Los oscuros ojos de Ylith ardieron de furia por un momento, pero luego se calmaron, llegando a ser tristes.
—No, t’Elas, no.
—Methi. —Kta se inclinó, rindiendo homenaje a una necesidad muy distinta, y se incorporó, y había una profunda tristeza en el aire.
—T’Morgan —dijo con voz suave las Methi—. ¿Seguiréis con este hombre? ¿Sólo sois un pobre desconocido entre nosotros. No estáis tan obligado como él.
—No podéis ver que lo que más desea es poder honraros, Methi? —preguntó Kurt, aunque sabía que avergonzaba a Kta con ello, pero era la vida de Kta la que estaba en juego y, probablemente ahora, se daba cuenta, también acababa de echar por la borda la suya.
Ylith pareció, por uno o dos instantes, más mujer que diosa, y también triste y furiosa.
—Yo no busqué esta guerra, esta irracionalidad definitiva. La urgieron mis generales y almirantes; yo no la deseaba. Pero vi el creciente peligro. El regreso de los humanos, los sufaki reafirmándose en antiguas costumbres… los humanos alientan esto y lo han alentado hasta el punto en que las Familias indras de Nephane han perdido poder. Hago lo que debo hacer. La mujer Djan ya es bastante amenaza para la paz; pero conserva su poder quitándoselo a los que son de Indras. Y una Nephane sufaki armada con armas humanas es un peligro que no puede tolerarse.
—La amenaza no está en todos los sufakis —rugió Kurt—. Un hombre. Hacéis todo esto por la destrucción de un solo hombre. Sólo uno es el auténtico peligro.
—Sí, sé de Shan t’Tefur y su difunto padre… Ai, no podéis haberlo oído. Tlekef t’Tefur ha muerto, asesinado en la violencia.
—¿Cómo? —preguntó Kta al instante—. ¿Quién lo hizo?
—Un tal t’Osanef.
—Oh, dioses —suspiró Kta. La fuerza pareció huir de él. Su rostro empalideció. ¿Cuál t’Osanef?
—Han t’Osanef le mató, pero no tengo más información. No os culpo, t’Elas. Lo lamentaría si una hermana mía estuviera mezclada, en verdad que lo haría. Contestadme esto: ¿por qué mata un sufaki a otro sufaki? ¿Es una lucha por el poder? ¿Una rencilla personal?
—Una pelea entre los que aman a Nephane, como t’Osanef, y los que quieren hundirla, como t’Tefur. Y estáis sirviendo estupendamente a la causa de t’Tefur. Si se termina Nephane, algo que parece será el resultado de vuestra guerra, habrá otra Chteftikan, y de esa guerra no veréis el fin. Hay sufakis que han aprendido a no odiar a los indras, pero no quedará ninguno si proseguís con este ataque.
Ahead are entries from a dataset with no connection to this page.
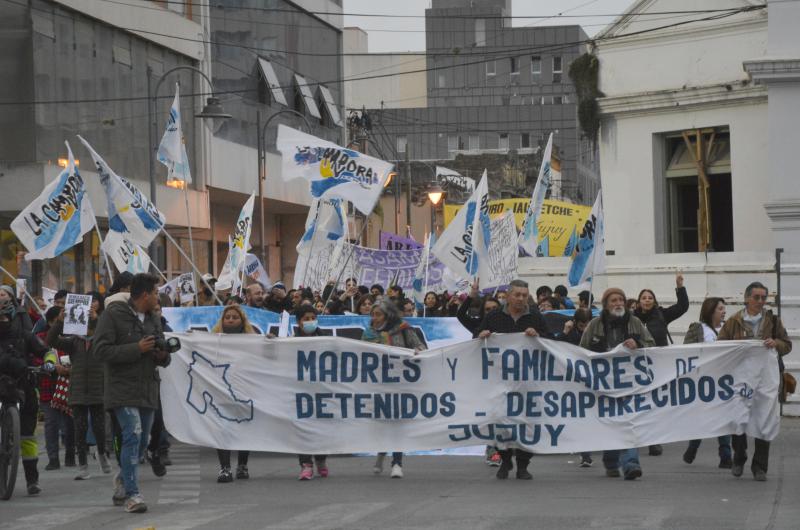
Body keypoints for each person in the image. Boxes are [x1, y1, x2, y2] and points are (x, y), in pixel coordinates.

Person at [92, 273, 171, 513]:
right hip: (121, 388)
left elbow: (163, 353)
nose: (158, 298)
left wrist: (161, 355)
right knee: (133, 433)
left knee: (142, 441)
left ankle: (124, 479)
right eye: (156, 293)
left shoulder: (153, 319)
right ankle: (134, 495)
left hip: (147, 388)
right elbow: (101, 351)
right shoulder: (112, 315)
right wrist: (135, 348)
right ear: (145, 294)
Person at [477, 279, 551, 480]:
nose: (520, 299)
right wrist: (481, 335)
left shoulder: (535, 317)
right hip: (499, 381)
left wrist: (538, 335)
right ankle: (505, 459)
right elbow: (477, 341)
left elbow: (551, 340)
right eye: (517, 295)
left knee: (527, 423)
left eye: (524, 295)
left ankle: (523, 465)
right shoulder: (493, 317)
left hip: (528, 381)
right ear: (508, 296)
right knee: (500, 421)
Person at [718, 282, 792, 482]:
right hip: (740, 381)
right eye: (756, 297)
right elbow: (720, 346)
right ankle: (739, 458)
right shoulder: (734, 321)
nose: (760, 301)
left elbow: (787, 345)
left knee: (764, 419)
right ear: (747, 298)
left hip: (766, 380)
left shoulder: (773, 321)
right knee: (739, 418)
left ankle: (760, 466)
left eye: (763, 298)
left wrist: (776, 343)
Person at [580, 288, 655, 480]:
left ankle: (631, 464)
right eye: (614, 300)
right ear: (606, 305)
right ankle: (611, 461)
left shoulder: (635, 323)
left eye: (621, 299)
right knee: (611, 423)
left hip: (630, 385)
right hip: (603, 386)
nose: (618, 303)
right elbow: (581, 352)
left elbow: (652, 346)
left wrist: (638, 345)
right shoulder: (595, 325)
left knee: (629, 423)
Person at [47, 297, 111, 480]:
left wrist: (97, 318)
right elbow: (50, 340)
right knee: (79, 428)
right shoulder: (74, 342)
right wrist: (60, 322)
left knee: (99, 427)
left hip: (99, 389)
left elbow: (107, 333)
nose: (88, 328)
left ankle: (102, 455)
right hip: (78, 390)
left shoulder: (101, 340)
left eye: (91, 324)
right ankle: (82, 465)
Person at [361, 299, 424, 479]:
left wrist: (417, 351)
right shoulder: (368, 333)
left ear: (387, 315)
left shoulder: (403, 329)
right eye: (372, 314)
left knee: (398, 423)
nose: (375, 318)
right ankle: (381, 453)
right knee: (382, 423)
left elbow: (420, 346)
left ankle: (397, 462)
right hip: (379, 384)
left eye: (378, 314)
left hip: (400, 383)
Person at [0, 288, 52, 495]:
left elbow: (46, 351)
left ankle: (32, 479)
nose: (2, 321)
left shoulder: (25, 336)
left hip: (24, 387)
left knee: (28, 436)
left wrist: (48, 363)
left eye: (5, 316)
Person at [634, 272, 689, 456]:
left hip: (658, 365)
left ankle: (654, 440)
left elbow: (683, 307)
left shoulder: (662, 314)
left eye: (650, 298)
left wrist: (680, 287)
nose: (647, 300)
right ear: (639, 301)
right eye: (644, 298)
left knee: (655, 404)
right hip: (636, 367)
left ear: (654, 301)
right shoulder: (631, 318)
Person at [681, 297, 732, 469]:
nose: (724, 311)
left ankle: (726, 455)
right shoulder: (697, 329)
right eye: (720, 308)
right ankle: (693, 447)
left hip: (723, 380)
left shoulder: (729, 329)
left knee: (723, 417)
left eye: (724, 308)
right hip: (703, 380)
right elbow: (686, 351)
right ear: (710, 311)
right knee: (702, 417)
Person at [210, 305, 254, 483]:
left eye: (234, 317)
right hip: (222, 391)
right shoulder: (213, 340)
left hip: (244, 390)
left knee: (244, 428)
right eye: (227, 317)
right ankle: (225, 467)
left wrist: (270, 341)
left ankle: (242, 465)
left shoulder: (253, 341)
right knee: (223, 430)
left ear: (242, 321)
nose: (230, 320)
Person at [290, 304, 330, 480]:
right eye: (306, 318)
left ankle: (321, 459)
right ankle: (306, 464)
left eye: (313, 317)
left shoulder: (327, 340)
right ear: (299, 322)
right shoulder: (290, 341)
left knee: (321, 428)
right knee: (302, 428)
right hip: (300, 391)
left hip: (321, 390)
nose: (310, 321)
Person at [557, 307, 594, 468]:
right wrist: (565, 332)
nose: (585, 328)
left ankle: (586, 453)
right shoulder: (570, 334)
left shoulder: (596, 332)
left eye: (587, 324)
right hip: (572, 381)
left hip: (589, 380)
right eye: (581, 324)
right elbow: (555, 347)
Ylith unió las manos, meditó sobre algo, y volvió a alzar la mirada.
—Lhe t’Nethim os devolverá a la cala —dijo—. Estoy satisfecha. Os he concedido todo el tiempo que puedo permitirme hoy. Sois un hombre valiente, Kta t’Elas, para ser un hombre que no está en contacto con la realidad. Y en cuanto a vos, Kurt t’Morgan… es muy meritorio el apego que sentís hacia este gentil loco. Alguien debe estar a su lado. Dice mucho a vuestro favor el que no le abandonéis.